→ PROVIDED ENTRIES
'''
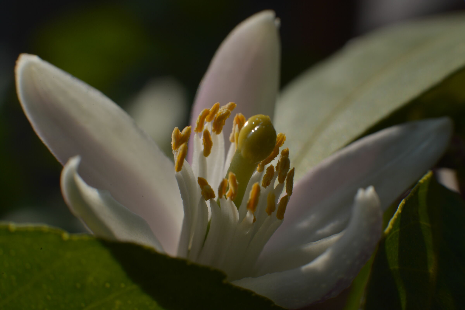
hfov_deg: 39.6
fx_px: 646
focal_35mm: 50
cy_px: 155
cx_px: 232
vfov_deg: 27.0
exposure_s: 1/160
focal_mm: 50
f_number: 16
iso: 160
'''
→ THE TASK
Nothing but an exact copy of the data above, minus its pictures, should appear in the response.

→ TASK OUTPUT
hfov_deg: 39.6
fx_px: 646
focal_35mm: 50
cy_px: 155
cx_px: 232
vfov_deg: 27.0
exposure_s: 1/160
focal_mm: 50
f_number: 16
iso: 160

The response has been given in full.